永遠の桜

アガタ

第1話 母さんが死んだ

 2055年。

 俺が小学五年生の時、母さんが死んだ。

 ガンだった。


 堺小鳩さかいこばとはモニターの前に座らされていた。小鳩の後ろで、おじいちゃんとおばあちゃん、それに父さんが固唾をのんでモニターを見守っている。知らないスーツ姿のおじさんとおばさんがモニターを持って小鳩以下家族の前に立っている。

 折角学校から帰って来たのに、こんな所でじっと座らされて、小鳩は不愉快だった。みんなはどうしてしまったのだろう。


「では始めます」


 モニターに電源が入る。画面が明るくなって、その中に、一人の人物が浮かび上がった。

 それは小鳩の母、朔良さくらだった。


『……おかえりなさい。小鳩』


 瞬間、小鳩の背筋を悪寒が駆け抜けた。

 父が電話で、業者に何かを頼んでいたのは知っていた。しかし、やって来たのがこんな物だったとは。ふざけるな。ふざけるな。

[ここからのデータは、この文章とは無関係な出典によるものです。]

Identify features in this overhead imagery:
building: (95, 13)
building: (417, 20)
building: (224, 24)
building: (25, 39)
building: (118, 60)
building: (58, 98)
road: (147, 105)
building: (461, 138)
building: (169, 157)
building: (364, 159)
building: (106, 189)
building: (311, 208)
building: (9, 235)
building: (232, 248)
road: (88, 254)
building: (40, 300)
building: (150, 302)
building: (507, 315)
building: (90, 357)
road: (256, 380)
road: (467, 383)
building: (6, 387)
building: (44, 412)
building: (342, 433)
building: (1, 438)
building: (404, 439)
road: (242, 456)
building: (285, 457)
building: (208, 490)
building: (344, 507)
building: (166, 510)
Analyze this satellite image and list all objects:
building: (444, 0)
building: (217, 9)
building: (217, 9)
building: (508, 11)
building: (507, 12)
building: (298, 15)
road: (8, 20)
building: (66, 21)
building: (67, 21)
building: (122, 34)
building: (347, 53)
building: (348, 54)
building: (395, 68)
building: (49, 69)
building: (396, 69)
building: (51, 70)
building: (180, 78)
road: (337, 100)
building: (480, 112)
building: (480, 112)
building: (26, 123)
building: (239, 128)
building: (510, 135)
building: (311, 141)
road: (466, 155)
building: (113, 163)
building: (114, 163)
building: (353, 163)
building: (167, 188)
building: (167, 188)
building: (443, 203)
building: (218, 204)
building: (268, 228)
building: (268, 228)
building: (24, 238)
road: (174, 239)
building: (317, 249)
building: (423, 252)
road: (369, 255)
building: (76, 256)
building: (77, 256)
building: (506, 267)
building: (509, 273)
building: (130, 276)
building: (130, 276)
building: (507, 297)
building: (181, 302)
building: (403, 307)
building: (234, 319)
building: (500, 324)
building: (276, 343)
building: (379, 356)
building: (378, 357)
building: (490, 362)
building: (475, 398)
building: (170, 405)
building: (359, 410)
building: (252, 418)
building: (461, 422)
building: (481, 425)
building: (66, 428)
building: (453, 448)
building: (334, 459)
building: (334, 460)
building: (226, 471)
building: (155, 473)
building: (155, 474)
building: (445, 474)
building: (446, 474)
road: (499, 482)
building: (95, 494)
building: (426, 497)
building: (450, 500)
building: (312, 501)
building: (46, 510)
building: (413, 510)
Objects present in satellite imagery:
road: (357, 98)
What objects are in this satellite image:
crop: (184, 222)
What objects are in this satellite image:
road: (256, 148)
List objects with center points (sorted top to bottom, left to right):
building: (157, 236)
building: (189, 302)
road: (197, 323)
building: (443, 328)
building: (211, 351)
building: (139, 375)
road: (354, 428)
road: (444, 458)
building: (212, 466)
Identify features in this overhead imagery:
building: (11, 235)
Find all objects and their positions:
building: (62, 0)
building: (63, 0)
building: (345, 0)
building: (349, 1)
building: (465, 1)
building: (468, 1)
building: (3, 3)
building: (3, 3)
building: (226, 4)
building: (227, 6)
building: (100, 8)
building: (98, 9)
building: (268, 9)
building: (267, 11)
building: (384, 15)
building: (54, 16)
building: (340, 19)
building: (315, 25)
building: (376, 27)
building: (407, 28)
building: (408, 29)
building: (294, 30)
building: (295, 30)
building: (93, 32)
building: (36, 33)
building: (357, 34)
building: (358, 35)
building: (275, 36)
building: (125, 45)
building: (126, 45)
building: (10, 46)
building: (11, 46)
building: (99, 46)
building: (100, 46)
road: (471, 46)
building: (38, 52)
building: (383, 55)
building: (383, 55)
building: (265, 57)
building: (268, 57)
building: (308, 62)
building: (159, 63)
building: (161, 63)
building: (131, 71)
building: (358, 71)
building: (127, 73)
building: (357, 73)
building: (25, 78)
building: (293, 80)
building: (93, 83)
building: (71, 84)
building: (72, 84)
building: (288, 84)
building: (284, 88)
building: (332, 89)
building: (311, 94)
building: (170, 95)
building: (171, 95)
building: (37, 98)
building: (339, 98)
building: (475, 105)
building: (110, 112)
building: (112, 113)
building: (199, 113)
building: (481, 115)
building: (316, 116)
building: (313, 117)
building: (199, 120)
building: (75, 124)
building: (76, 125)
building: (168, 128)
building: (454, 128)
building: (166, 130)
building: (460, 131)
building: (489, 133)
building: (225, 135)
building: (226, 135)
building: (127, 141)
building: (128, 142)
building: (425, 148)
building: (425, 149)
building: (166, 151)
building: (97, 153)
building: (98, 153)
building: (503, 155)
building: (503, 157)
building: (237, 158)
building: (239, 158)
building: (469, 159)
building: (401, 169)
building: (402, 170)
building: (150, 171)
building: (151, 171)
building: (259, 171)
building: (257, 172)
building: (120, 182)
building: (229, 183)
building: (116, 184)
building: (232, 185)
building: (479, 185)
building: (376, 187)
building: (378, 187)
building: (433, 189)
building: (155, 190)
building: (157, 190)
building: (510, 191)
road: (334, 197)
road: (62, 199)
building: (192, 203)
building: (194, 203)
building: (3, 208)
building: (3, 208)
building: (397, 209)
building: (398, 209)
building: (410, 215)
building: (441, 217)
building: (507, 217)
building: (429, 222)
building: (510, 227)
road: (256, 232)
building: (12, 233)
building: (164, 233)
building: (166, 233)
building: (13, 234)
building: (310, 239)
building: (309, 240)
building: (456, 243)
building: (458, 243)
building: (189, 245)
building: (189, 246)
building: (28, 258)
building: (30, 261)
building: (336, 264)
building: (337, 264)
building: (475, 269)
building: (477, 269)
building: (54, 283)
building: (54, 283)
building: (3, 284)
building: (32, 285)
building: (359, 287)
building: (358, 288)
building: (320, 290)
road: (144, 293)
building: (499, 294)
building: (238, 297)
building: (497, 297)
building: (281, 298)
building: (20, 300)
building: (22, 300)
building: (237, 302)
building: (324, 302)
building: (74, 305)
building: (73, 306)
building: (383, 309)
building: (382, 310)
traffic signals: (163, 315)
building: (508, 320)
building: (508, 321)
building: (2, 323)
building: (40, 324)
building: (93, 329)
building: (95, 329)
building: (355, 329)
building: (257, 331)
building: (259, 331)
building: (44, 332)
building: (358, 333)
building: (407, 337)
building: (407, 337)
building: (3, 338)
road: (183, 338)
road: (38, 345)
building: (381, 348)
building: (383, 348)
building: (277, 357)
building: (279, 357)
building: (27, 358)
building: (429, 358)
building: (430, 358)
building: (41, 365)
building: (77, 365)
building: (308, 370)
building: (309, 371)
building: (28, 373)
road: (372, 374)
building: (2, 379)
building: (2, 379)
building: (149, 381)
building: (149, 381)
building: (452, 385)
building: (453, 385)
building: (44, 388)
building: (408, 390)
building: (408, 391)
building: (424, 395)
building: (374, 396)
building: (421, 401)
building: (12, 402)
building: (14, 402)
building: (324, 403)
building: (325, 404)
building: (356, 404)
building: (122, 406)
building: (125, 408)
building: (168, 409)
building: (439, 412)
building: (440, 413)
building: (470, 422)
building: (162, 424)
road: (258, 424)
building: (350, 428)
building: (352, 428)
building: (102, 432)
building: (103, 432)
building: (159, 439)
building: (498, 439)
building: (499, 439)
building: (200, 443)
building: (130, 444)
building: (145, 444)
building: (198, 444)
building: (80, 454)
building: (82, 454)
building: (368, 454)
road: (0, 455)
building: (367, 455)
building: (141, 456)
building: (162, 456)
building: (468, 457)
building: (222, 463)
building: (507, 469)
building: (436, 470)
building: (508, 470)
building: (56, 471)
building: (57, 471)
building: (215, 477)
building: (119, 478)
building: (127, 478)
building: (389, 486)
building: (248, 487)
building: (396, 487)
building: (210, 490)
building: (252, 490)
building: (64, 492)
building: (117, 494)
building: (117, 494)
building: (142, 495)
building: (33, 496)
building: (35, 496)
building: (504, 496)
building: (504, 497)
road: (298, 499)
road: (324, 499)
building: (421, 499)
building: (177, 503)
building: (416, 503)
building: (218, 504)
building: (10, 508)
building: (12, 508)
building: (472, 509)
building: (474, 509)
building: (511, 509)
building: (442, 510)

 画面に映っていたのは母さんを模した疑似人格AIだった。

 液晶の中の母さんは、まるで生きていたころと同じ風に微笑み、同じ声で小鳩に語り掛ける。


『会いたかった』


 カッと頭に血が上るのを感じて、小鳩は叫んだ。


「違う!」


 肩に乗っていたおばあちゃんの手を振り払い、小鳩は怒鳴った。


「あんたは母さんじゃない!僕の母さんは一人だけだ!」


 小鳩は画面に向かって殴りかかろうとした。父さんが慌てて小鳩を羽交い絞めにする。


「僕の母さんは死んだんだ!」


 液晶の中の母さんは、ほんの一瞬、表情を曇らせた。


『冷たい子ね』


 慌てて業者のおじさんとおばさんが、AIをシャットダウンする。

 小鳩は、あらんかぎりの言葉を使って大声で叫び続け、AIの母さんを拒否しつづけた。



 結局、AIの母さんは、業者に持ち帰られることになった。

 父さんは「ごめんよ」と小鳩に謝った。


「お前の寂しさを少しでも埋めることができたらと思ったんだ」

「ねえ、小鳩ちゃん、許してね」


 おばあちゃんも小鳩の頭を撫でながら言った。おじいちゃんは鼻を赤くして涙ぐんでいた。小鳩は、泣いていた。

 あれは母さんじゃない。そりゃあ、人間と違って、AIは死なないかもしれない。でも、それは母さんを模しただけの、永遠に動き続けるだけの別の何かだ。

 泣き腫らした目をおばあちゃんの胸に擦り付けて、小鳩は顔を上げた。